SOURCE DOCUMENT:

☆ ☆ ☆ ☆

Faithlife Sermons

Your Former Hostility, Flesh-bought Reconciliation, Fighting Faith and Faultless Future

Colossians  •  Sermon  •  Submitted   •  Presented   •  30:54
0 ratings
Col.1:21-23, p. 1,043
Colossians 1:21–23 CSB
21 Once you were alienated and hostile in your minds expressed in your evil actions. 22 But now he has reconciled you by his physical body through his death, to present you holy, faultless, and blameless before him— 23 if indeed you remain grounded and steadfast in the faith and are not shifted away from the hope of the gospel that you heard. This gospel has been proclaimed in all creation under heaven, and I, Paul, have become a servant of it.
What is your Testimony?
Bro. Wayne Talked about it in a sermon back in September. He encouraged everyone to take time to write their testimony out. Have you done it?
Importance of sharing our faith with others...
If we are followers of Christ, we have a story to tell.
I think this text can help us nail down a solid testimony to share with other people.
Our stories though they may have a broad number of differences in the details should all have four broad stokes to them.

Four Aspects of the Christian’s Story

In context, the verses we just read from Colossians take an emphatic turn away from high Christology to the Colossian believers themselves.
Pick it back up from verse 19
Colossians 1:19–21 CSB
19 For God was pleased to have all his fullness dwell in him, 20 and through him to reconcile everything to himself, whether things on earth or things in heaven, by making peace through his blood, shed on the cross. 21 Once you were alienated and hostile in your minds expressed in your evil actions.
YOU YOURSELVES were formerly alienated and hostile. YOU YOURSELVES were part of his reconciling mission.
And then notice what Paul does. As he so often does he paints a stark contrast between who they once were, and who they are now.
This was Paul’s story, wasn’t it?
Galatians 1:23 ESV
23 They only were hearing it said, “He who used to persecute us is now preaching the faith he once tried to destroy.”
it’s also YOUR story if you are a believer...
So the first thing we say about the Christian Story is that

1) Christians demonstrate a contrast from their former hostility to God to their present mindset.

When you are crafting your testimony, one essential thing to say would be:
I was once lost in sin and hostile toward God
This may be one of the biggest pieces missing in your personal testimony. Not the fact that you’re a sinner, but that your general disposition was hostility to God!
Generally, people are self-aware enough to admit that they make mistakes. But there’s an immediate self-justification that comes along with that mindset: “Everybody makes mistakes!”
But if your story accurately includes the statement: “I was hostile to God”, I wonder if folks wouldn’t perk up a little? Would they grate against the concept that they are enemies with God? Most people think of themselves and God as on generally good terms. The Bible paints a very different picture. And Christians who have come to understand this will rightly share this with others.

☆ ☆ ☆ ☆

Dataset entries:
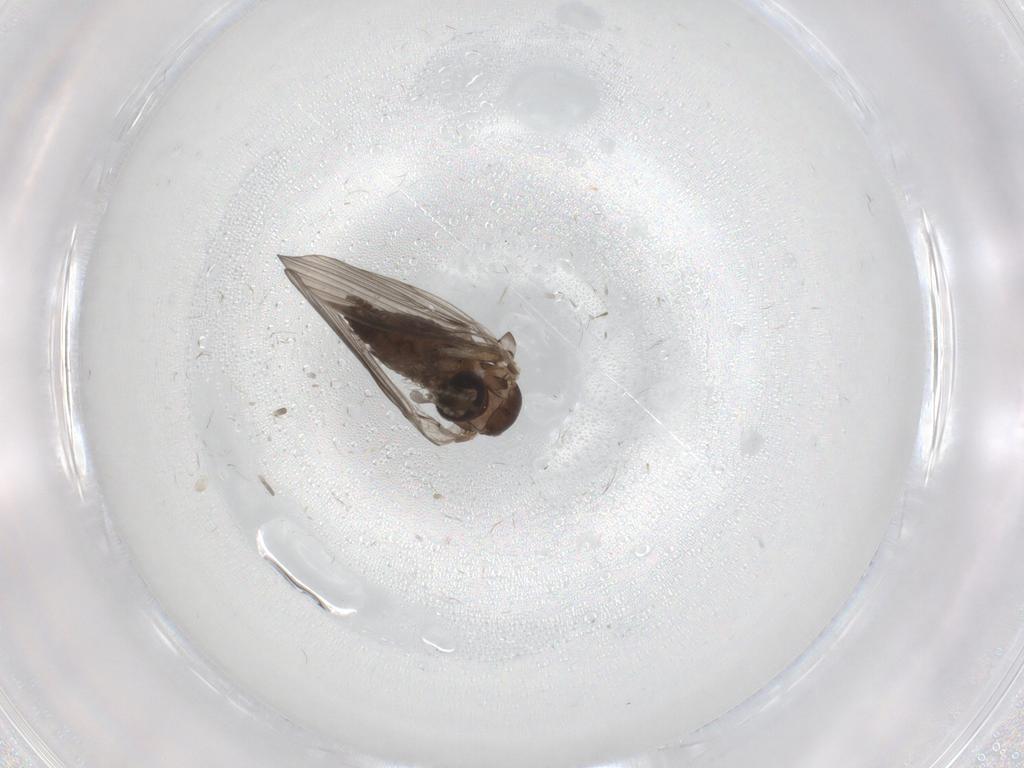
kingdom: Animalia
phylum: Arthropoda
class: Insecta
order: Diptera
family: Psychodidae
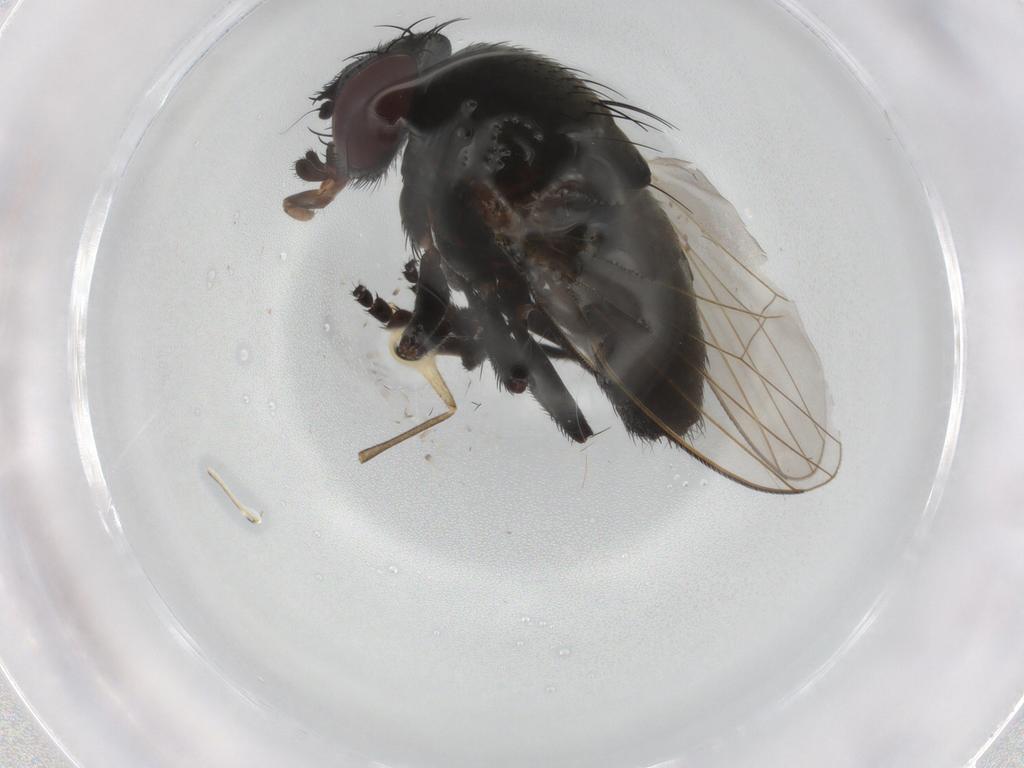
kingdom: Animalia
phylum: Arthropoda
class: Insecta
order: Diptera
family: Milichiidae
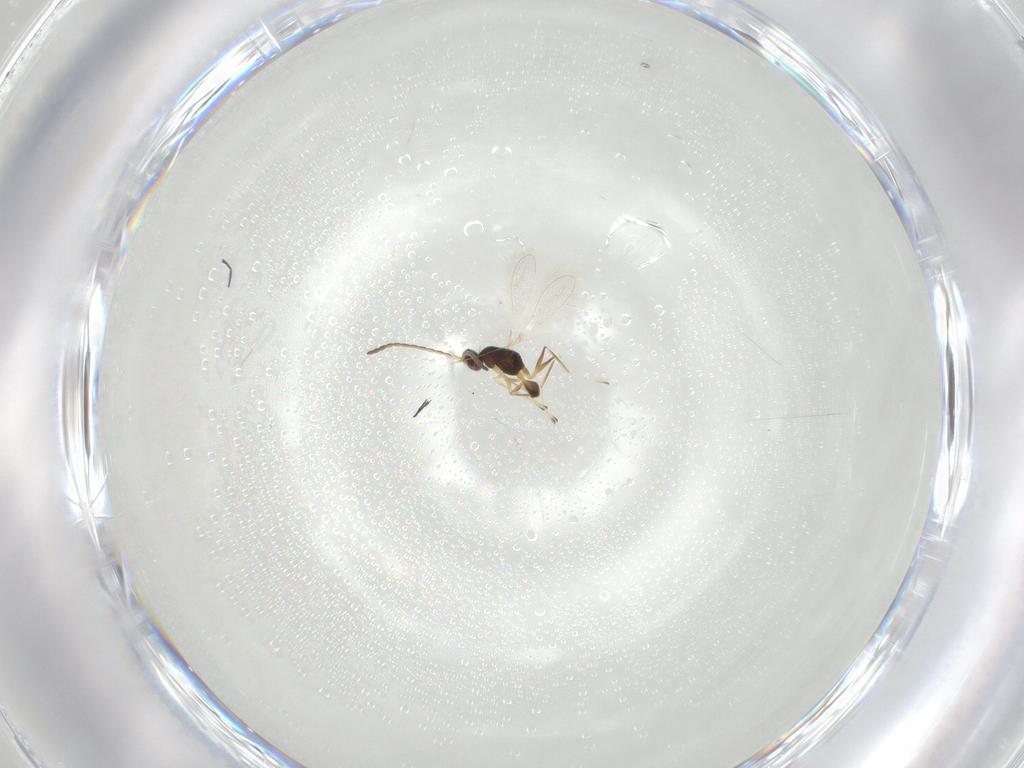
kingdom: Animalia
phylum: Arthropoda
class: Insecta
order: Hymenoptera
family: Mymaridae
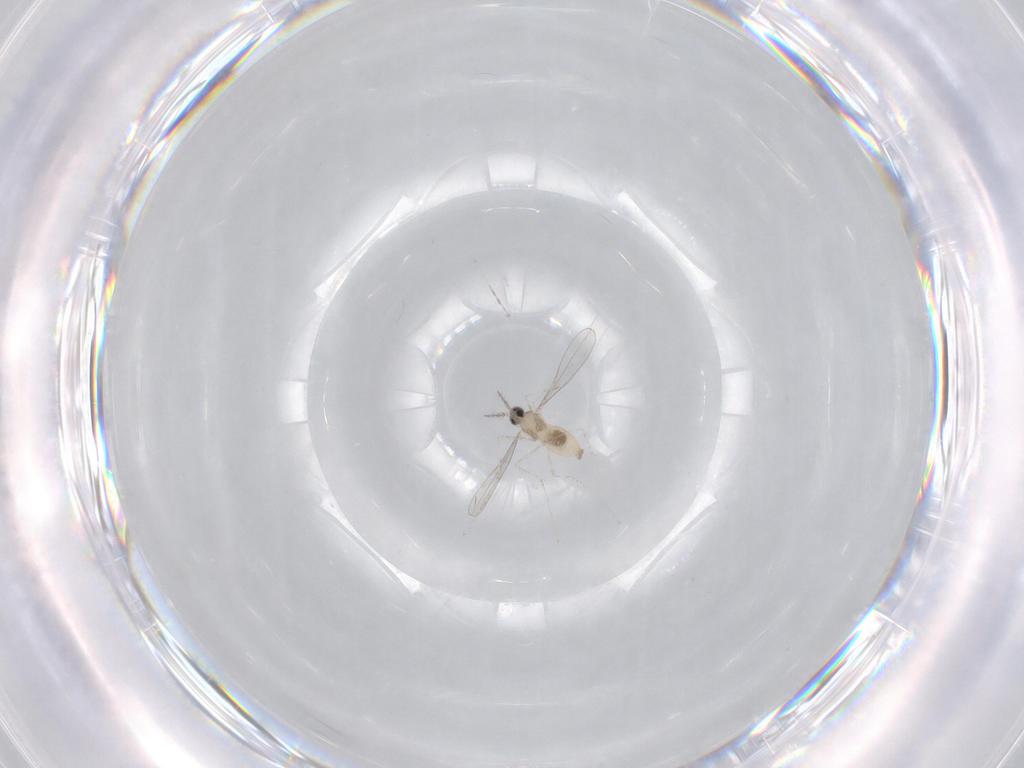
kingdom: Animalia
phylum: Arthropoda
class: Insecta
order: Diptera
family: Cecidomyiidae
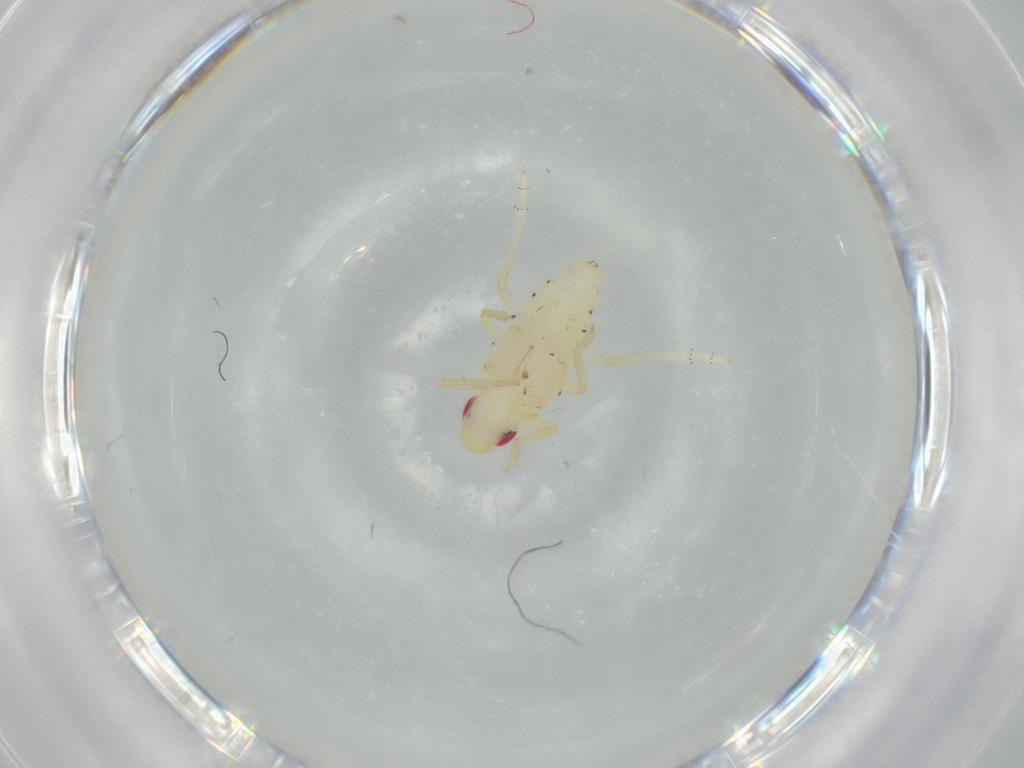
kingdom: Animalia
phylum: Arthropoda
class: Insecta
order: Hemiptera
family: Tropiduchidae
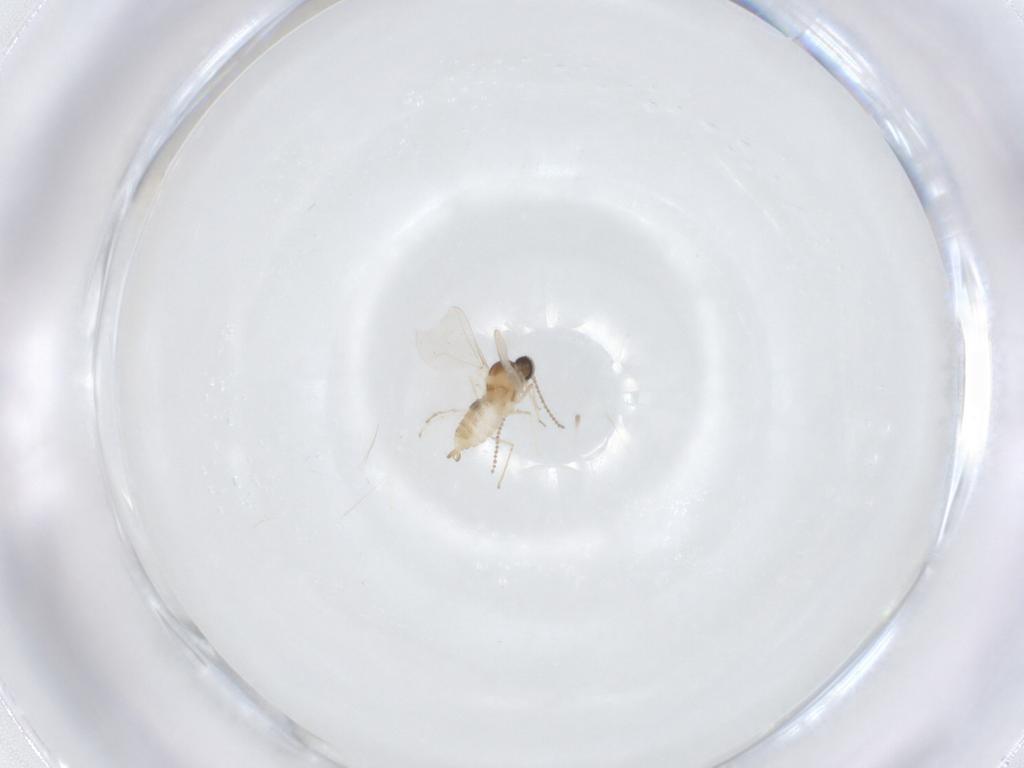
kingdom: Animalia
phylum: Arthropoda
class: Insecta
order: Diptera
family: Cecidomyiidae
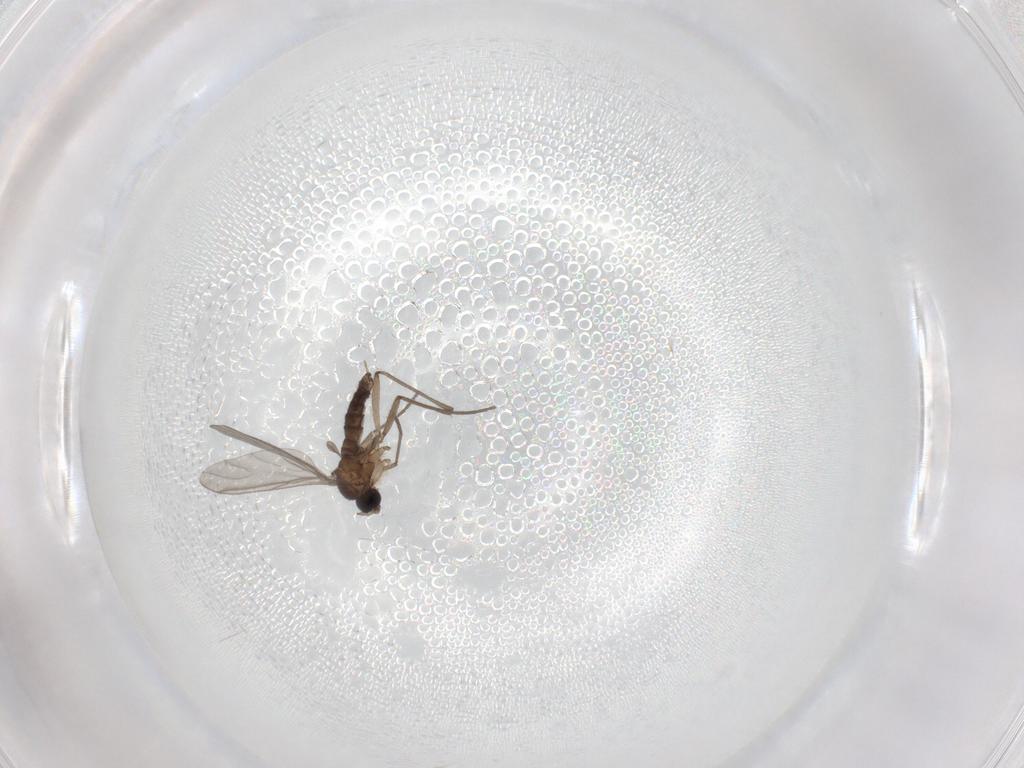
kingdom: Animalia
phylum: Arthropoda
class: Insecta
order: Diptera
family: Sciaridae
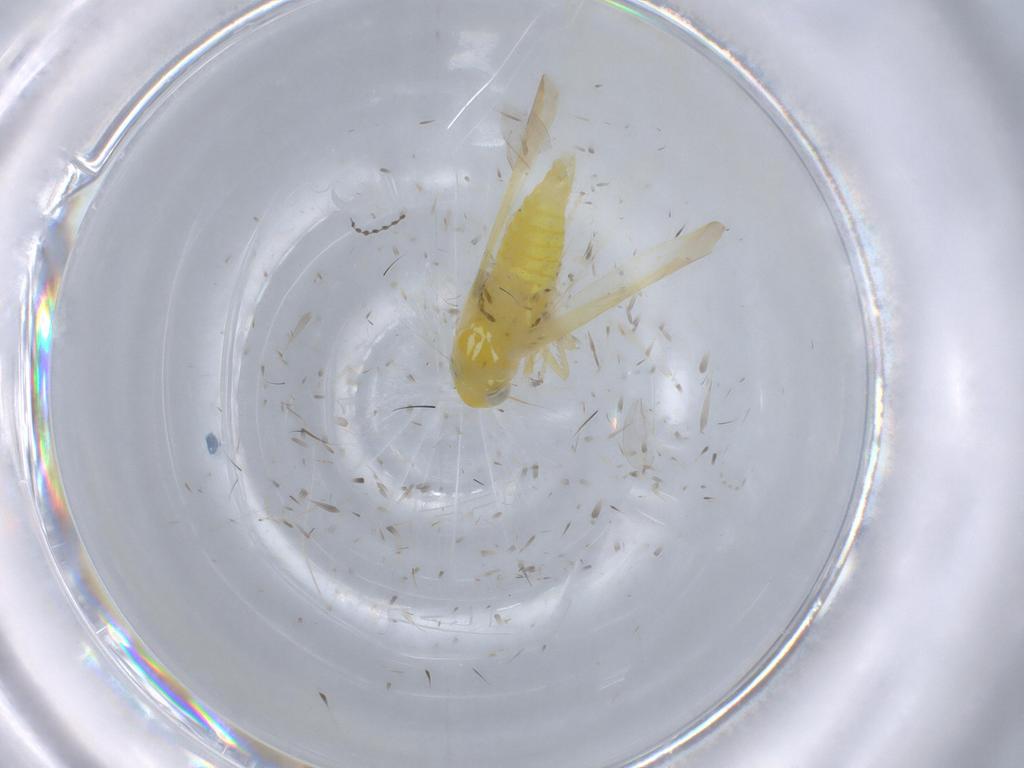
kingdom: Animalia
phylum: Arthropoda
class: Insecta
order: Hemiptera
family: Cicadellidae
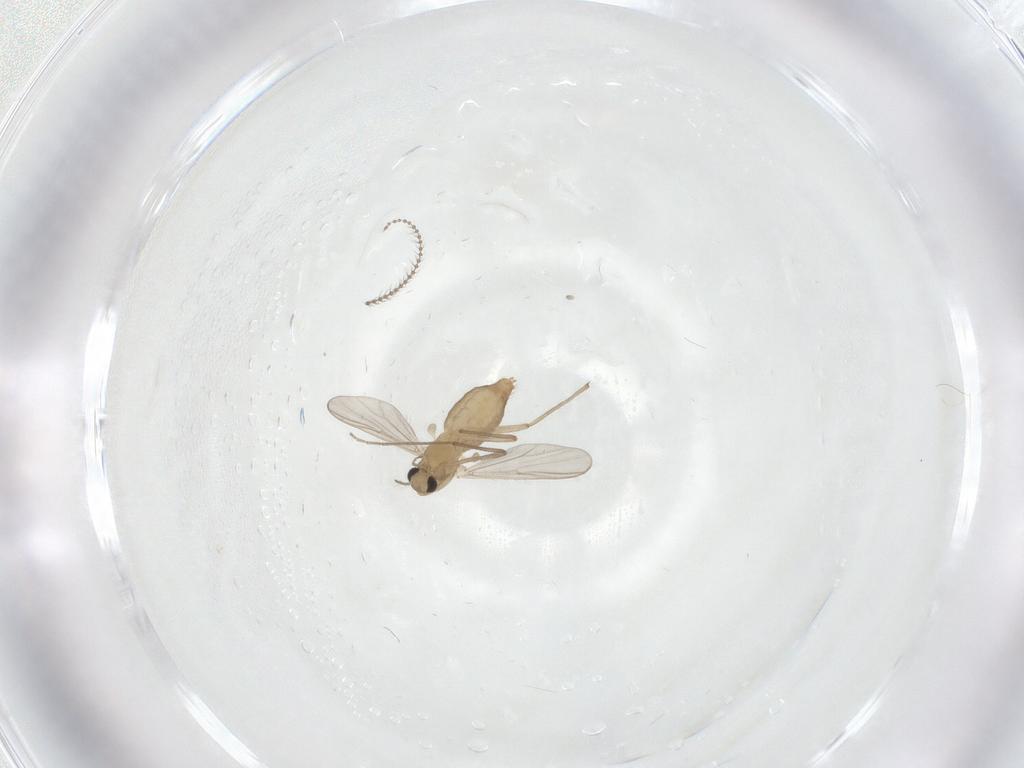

☆ ☆ ☆ ☆

YOUR GOAL: Can you output the stretch of the sermon from "This was Paul’s" through "hostility to God!", word for word? The entries are separate material, unrelated to the sermon.

EXPECTED ANSWER:
This was Paul’s story, wasn’t it?
Galatians 1:23 ESV
23 They only were hearing it said, “He who used to persecute us is now preaching the faith he once tried to destroy.”
it’s also YOUR story if you are a believer...
So the first thing we say about the Christian Story is that

1) Christians demonstrate a contrast from their former hostility to God to their present mindset.

When you are crafting your testimony, one essential thing to say would be:
I was once lost in sin and hostile toward God
This may be one of the biggest pieces missing in your personal testimony. Not the fact that you’re a sinner, but that your general disposition was hostility to God!